AOHR UK explained that the Public Prosecution issued an order on Wednesday, 29 October 2025, to detain Karajah for 48 hours following his summons for questioning. He was charged with “inciting sectarian strife” and “spreading false information intended to cause panic”, under laws dating back to the 1950s and 1960s, charges that are routinely used as instruments to punish critics and opponents of the Authority.
AOHR UK considers the accusations against Karajahto be based on deliberately fabricated digital materials and circulated as part of a coordinated smear and incitement campaign targeting him personally and the rights group he leads. Anticipating his arrest, Karajah had recorded a video detailing his detention at the Jordan Bridge upon returning from travel, where he was interrogated and instructed to meet with the intelligence service before being released, yet remained under threat of rearrest. He requested that the video be published in the event of his detention. After his arrest, the video was released, in which he stated that he had received death threats, as had his family and staff members, in an apparent effort to intimidate him. He stressed that he had filed formal complaints with the Public Prosecution concerning these threats, but they had been entirely ignored. He also announced that he would begin a hunger strike upon arrest, in protest against the fabricated charges and the targeting of his professional and human rights work.
AOHR UK emphasised that Karajah’s arrest is not an isolated incident, but part of an ongoing pattern of persecution and arbitrary detention targeting activists, lawyers, and human rights defenders in the West Bank, amid a climate of impunity and systematic silencing of dissent. This, it said, reflects a broader policy aimed at undermining civil space and subjugating independent rights institutions.

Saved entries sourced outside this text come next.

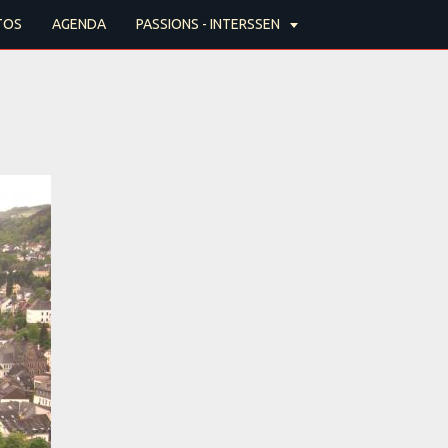
TOS
AGENDA
PASSIONS - INTERSSEN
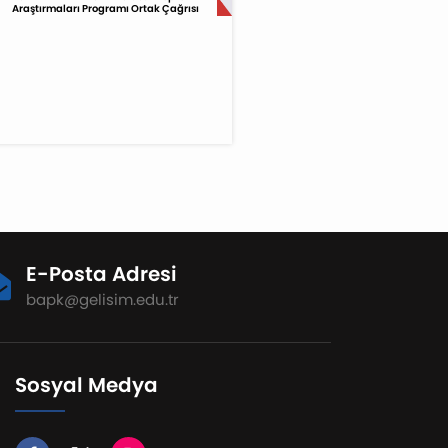
Araştırmaları Programı Ortak Çağrısı
E-Posta Adresi
bapk@gelisim.edu.tr
Sosyal Medya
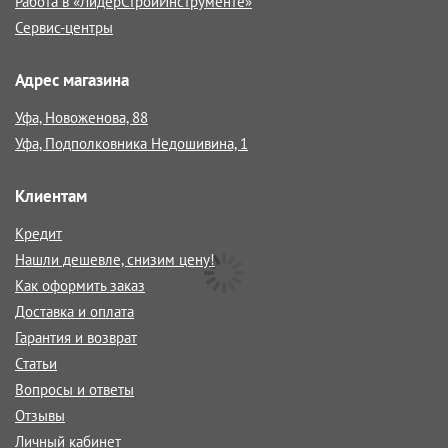
Работа в «ЛидерСтройИнструменте»
Сервис-центры
Адрес магазина
Уфа, Новоженова, 88
Уфа, Подполковника Недошивина, 1
Клиентам
Кредит
Нашли дешевле, снизим цену!
Как оформить заказ
Доставка и оплата
Гарантия и возврат
Статьи
Вопросы и ответы
Отзывы
Личный кабинет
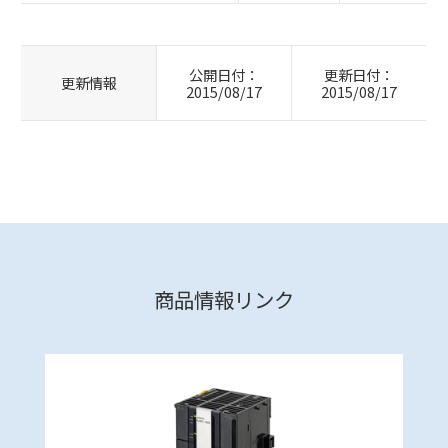
公開日付：
更新日付：
更新情報
2015/08/17
2015/08/17
商品情報リンク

It further noted that the arrests and repression carried out by the Palestinian Authority’s security apparatus form part of the security coordination framework and a policy of rearrest, whereby those detained by the Israeli occupation are subsequently detained or interrogated by the Authority’s security forces, and vice versa. AOHR UK added that this cooperation continues amid an escalating campaign of annihilation in the West Bank, where Israeli forces and settler militias are seizing land, expanding settlements, attacking and burning civilian property, demolishing homes, shooting and killing Palestinians, bombing houses, and conducting widespread arbitrary arrests.

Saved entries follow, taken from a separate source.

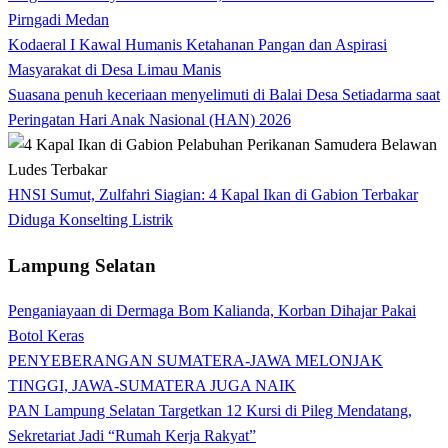
Pirngadi Medan‎
Kodaeral I Kawal Humanis Ketahanan Pangan dan Aspirasi
Masyarakat di Desa Limau Manis
Suasana penuh keceriaan menyelimuti di Balai Desa Setiadarma saat
Peringatan Hari Anak Nasional (HAN) 2026
HNSI Sumut, Zulfahri Siagian: 4 Kapal Ikan di Gabion Terbakar
Diduga Konselting Listrik
Lampung Selatan
Penganiayaan di Dermaga Bom Kalianda, Korban Dihajar Pakai
Botol Keras
PENYEBERANGAN SUMATERA-JAWA MELONJAK
TINGGI, JAWA-SUMATERA JUGA NAIK
PAN Lampung Selatan Targetkan 12 Kursi di Pileg Mendatang,
Sekretariat Jadi “Rumah Kerja Rakyat”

AOHR UK called on the Palestinian Authority to immediately and unconditionally release lawyer Muhannad Karajah, drop all charges against him, and end all forms of intimidation and harassment targeting those working in the legal and human rights fields.

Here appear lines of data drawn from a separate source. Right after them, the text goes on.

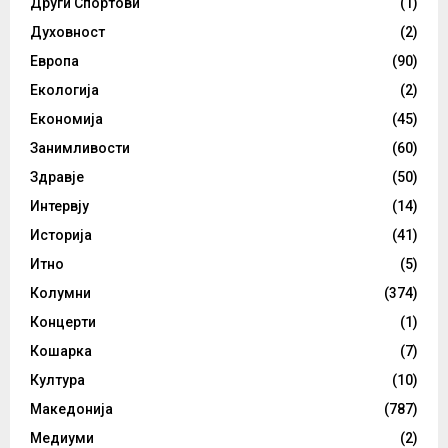
Други Спортови
(1)
Духовност
(2)
Европа
(90)
Екологија
(2)
Економија
(45)
Занимливости
(60)
Здравје
(50)
Интервју
(14)
Историја
(41)
Итно
(5)
Колумни
(374)
Концерти
(1)
Кошарка
(7)
Култура
(10)
Македонија
(787)
Медиуми
(2)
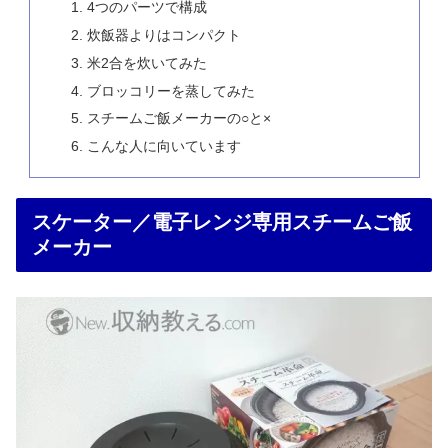
4つのパーツで構成
炊飯器よりはコンパクト
米2合を炊いてみた
ブロッコリーを蒸してみた
スチームご飯メーカーの○と×
こんな人に向いています
スケーター／電子レンジ専用スチームご飯
メーカー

It also urged the Palestinian Bar Association to assume its legal and moral responsibility in defending its members, to take a clear stance against this assault on the freedom of legal practice, and to act to ensure that such violations are not repeated.
Furthermore, AOHR UK appealed to the UN Special Rapporteurs on freedom of expression and on human rights defenders, as well as to the European Union and human rights missions of supporting states in Palestine, to intervene urgently to follow up on the case, ensure Karajah’s release, and protect human rights defenders from the systematic targeting that threatens the very existence of civil society in the Palestinian territories.
AOHR UK warned that the Palestinian Authority’s continued use of the judicial and security systems as tools of political repression will only deepen the public’s loss of trust in the judiciary, worsen internal divisions, and further tarnish the Authority’s image before the international community. It urged the Authority to uphold its international obligations and to guarantee freedom of expression and human rights work without restriction or reprisal.